- _WHAT TO PRODUCE_
Please retype the stretch of the comments on Ascension from "It would be" through "to play fair.", keeping every word and mark unchanged.

- _GIVEN TEXT_
########################################
Having said that. and thinking again ... you're right: Jackson's prequel has become inflamed. Scratch my objection: you're spot on.
Unknown said…
(Kinda Spoilers for Ascension)

I wouldn't say it ruined Ascension for me, but I kept waiting for anyone on the Ascension to at least notice some of the more glaring inconsistencies in the story, even if it didn't result in them immediately rejecting their entire reality. I was waiting for someone to ask questions like "why do things fall to the floor?" or "why do stars twinkle?".

You have a population of geniuses, many of whom become incredibly disaffected with the social order who have every reason to question authority. You have a society full of technical experts who have every reason to tinker, probe, and otherwise attempt to understand the machinery that surrounds them. That you could fool such people for decades stretches plausibility far beyond the breaking point. The initial colonists, at least, must have been in on it to some degree - I can't imagine that all of them, mostly noted scientists who don't have the blinders of being told from childhood that they're on a spaceship, would fall for it.

It would be interesting enough if that was, on some level, the point - that these people are so caught up in their own little petty dramas that they fail to notice the bleeding obvious - but I'm not willing to credit Ascension for trying to go there.
The gravity question, at least, is one that the creators anticipated - apparently there's an FAQ on Syfy's website that explains that the ship is based on the Orion mission concept, which would have generated gravity towards the tail end of the rocket through the force of its thrust. Of course, it would have taken years to build up to 1G, and there are probably other complications that make the simulation implausible, but there's at least been an attempt to play fair.
########################################
- _Stored data_
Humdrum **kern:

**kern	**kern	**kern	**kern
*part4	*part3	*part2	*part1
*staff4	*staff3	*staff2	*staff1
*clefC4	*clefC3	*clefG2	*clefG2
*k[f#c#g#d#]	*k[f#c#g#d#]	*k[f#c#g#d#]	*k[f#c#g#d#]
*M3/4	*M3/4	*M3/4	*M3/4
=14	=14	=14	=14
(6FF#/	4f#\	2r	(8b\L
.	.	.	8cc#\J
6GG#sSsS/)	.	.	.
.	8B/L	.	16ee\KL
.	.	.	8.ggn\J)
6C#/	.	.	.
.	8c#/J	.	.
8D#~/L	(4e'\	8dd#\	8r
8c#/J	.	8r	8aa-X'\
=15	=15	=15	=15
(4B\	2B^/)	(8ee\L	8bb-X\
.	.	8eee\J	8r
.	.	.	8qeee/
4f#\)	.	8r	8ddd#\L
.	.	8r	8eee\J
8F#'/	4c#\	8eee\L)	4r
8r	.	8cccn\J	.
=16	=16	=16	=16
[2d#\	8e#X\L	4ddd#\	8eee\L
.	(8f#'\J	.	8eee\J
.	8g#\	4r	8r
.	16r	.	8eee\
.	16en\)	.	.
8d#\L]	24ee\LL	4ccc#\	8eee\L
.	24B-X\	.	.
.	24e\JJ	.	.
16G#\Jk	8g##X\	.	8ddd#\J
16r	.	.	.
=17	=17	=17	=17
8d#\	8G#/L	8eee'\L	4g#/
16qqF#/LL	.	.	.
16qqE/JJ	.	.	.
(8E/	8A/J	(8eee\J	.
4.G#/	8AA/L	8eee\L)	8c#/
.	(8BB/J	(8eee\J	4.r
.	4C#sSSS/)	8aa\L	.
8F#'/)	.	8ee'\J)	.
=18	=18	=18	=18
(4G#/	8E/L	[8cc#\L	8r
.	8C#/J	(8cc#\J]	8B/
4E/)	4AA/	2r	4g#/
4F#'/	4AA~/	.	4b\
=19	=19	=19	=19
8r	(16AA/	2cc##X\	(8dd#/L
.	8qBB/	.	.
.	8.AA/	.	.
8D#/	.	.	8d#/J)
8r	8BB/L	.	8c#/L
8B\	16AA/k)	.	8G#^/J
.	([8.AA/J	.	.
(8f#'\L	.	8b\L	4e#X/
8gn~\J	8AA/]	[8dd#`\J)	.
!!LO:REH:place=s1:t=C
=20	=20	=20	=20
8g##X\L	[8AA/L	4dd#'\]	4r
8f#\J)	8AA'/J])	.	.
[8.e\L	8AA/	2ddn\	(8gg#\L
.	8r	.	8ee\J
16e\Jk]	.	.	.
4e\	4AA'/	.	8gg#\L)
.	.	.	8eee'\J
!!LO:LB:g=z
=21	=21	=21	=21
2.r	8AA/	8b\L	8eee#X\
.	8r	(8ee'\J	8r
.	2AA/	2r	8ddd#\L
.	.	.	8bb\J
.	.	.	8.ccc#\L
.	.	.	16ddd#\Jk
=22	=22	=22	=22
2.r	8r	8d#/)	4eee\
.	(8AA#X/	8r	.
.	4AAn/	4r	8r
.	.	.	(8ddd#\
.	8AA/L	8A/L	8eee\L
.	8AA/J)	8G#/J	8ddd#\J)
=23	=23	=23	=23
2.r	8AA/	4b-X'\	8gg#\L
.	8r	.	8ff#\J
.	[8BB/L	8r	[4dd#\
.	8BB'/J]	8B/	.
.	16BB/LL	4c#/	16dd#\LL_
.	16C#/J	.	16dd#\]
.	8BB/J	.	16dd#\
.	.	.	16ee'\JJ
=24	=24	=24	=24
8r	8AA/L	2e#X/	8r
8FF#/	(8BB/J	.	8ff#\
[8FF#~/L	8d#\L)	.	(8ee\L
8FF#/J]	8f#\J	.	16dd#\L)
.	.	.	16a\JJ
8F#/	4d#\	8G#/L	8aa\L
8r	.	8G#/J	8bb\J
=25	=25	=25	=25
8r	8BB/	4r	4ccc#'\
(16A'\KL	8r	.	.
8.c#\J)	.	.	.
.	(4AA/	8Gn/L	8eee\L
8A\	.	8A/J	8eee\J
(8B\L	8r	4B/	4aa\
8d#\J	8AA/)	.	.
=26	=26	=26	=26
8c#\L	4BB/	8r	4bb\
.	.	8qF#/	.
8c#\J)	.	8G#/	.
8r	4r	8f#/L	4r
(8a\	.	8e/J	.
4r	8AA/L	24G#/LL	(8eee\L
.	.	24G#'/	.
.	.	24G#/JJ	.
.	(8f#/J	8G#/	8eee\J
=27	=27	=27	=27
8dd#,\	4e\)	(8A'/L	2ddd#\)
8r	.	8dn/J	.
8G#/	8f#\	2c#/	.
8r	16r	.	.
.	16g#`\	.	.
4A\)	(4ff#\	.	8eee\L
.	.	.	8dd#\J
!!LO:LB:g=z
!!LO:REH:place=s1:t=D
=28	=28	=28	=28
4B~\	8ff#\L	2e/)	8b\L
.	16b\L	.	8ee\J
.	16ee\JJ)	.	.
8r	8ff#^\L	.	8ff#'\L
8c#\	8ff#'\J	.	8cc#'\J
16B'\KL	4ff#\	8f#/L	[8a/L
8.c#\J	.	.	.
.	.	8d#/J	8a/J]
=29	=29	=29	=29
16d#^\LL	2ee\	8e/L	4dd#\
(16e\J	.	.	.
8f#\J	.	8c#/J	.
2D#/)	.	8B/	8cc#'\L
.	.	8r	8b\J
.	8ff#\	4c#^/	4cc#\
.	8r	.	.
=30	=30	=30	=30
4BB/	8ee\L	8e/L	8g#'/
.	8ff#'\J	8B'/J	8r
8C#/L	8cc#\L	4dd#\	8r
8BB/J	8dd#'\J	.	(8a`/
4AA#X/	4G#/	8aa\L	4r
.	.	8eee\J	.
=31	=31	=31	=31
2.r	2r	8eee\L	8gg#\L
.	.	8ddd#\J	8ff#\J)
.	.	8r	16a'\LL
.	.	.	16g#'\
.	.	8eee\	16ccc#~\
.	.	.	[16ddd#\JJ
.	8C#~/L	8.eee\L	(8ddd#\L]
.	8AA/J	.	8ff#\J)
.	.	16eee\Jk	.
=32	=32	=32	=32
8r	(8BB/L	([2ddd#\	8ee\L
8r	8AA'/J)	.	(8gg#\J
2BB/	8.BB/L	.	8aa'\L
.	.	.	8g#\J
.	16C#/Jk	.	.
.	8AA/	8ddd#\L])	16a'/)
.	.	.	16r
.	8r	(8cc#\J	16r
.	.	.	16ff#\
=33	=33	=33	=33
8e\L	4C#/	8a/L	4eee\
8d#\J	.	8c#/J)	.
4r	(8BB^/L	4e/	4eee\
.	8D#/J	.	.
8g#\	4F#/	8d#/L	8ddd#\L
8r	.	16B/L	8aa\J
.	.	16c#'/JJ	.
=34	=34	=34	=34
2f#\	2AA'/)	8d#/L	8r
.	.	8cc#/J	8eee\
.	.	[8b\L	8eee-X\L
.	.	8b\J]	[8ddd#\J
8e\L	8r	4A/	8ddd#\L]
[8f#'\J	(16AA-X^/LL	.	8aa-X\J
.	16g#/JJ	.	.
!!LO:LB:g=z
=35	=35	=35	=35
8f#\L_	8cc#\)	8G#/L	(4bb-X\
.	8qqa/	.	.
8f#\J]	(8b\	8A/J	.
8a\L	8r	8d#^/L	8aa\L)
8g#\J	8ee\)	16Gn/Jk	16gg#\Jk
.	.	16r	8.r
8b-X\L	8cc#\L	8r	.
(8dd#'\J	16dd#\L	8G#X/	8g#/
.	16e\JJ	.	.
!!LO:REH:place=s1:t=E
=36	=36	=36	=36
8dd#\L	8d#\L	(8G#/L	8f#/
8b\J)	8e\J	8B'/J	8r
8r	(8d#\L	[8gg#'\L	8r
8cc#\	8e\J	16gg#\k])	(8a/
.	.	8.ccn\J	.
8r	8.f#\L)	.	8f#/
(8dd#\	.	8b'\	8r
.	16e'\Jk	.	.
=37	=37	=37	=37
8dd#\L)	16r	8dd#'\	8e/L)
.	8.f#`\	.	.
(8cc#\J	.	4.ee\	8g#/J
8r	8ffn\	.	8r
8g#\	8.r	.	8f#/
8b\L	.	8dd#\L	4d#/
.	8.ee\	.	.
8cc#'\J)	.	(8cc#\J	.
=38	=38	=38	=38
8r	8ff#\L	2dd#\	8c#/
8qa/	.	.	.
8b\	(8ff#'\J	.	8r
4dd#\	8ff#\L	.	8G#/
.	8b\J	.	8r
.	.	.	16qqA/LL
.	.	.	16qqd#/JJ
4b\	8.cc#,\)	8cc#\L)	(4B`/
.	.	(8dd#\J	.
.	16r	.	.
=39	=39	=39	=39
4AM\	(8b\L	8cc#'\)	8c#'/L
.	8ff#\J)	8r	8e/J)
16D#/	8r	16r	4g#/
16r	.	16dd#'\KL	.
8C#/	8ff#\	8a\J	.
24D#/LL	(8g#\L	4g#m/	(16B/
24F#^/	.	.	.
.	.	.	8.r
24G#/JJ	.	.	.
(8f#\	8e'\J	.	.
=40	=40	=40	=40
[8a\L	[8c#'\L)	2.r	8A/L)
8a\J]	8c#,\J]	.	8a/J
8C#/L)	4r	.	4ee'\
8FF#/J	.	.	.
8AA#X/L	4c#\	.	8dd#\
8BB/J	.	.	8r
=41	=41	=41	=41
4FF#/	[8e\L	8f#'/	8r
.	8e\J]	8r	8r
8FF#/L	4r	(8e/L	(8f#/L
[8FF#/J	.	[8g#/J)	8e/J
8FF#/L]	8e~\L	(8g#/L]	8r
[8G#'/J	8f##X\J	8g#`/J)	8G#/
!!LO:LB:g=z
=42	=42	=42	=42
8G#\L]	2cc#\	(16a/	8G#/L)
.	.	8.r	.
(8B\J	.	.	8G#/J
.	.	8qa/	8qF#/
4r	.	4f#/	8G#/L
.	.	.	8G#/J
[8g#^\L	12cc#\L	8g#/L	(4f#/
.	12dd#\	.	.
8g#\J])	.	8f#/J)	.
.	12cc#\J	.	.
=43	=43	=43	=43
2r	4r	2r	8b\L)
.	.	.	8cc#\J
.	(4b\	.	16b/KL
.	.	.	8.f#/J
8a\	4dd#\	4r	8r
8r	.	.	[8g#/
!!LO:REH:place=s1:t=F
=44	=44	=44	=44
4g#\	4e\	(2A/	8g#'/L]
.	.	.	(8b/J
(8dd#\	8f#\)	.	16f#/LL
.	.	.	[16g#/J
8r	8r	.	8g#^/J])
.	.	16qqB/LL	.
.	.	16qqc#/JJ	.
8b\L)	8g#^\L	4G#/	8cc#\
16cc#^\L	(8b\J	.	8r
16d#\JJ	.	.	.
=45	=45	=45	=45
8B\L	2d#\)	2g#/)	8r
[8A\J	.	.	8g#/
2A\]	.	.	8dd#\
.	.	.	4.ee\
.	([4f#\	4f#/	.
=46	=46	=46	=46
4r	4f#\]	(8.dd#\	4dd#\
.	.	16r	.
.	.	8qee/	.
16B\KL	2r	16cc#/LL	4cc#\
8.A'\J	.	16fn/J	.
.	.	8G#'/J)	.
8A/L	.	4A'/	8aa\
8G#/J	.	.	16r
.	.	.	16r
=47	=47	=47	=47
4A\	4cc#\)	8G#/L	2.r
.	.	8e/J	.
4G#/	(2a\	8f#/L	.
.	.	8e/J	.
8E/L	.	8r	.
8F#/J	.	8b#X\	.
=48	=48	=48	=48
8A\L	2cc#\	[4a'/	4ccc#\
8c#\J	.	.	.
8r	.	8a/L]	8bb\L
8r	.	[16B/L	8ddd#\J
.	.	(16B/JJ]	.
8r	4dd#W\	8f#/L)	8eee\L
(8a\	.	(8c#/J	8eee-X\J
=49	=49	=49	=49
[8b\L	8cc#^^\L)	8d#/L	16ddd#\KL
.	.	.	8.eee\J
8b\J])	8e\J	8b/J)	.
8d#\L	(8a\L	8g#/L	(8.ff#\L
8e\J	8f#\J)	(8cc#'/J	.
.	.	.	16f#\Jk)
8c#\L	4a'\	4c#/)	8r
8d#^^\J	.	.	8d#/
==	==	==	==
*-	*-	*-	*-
########################################
- _OUTPUT_
It would be interesting enough if that was, on some level, the point - that these people are so caught up in their own little petty dramas that they fail to notice the bleeding obvious - but I'm not willing to credit Ascension for trying to go there.
The gravity question, at least, is one that the creators anticipated - apparently there's an FAQ on Syfy's website that explains that the ship is based on the Orion mission concept, which would have generated gravity towards the tail end of the rocket through the force of its thrust. Of course, it would have taken years to build up to 1G, and there are probably other complications that make the simulation implausible, but there's at least been an attempt to play fair.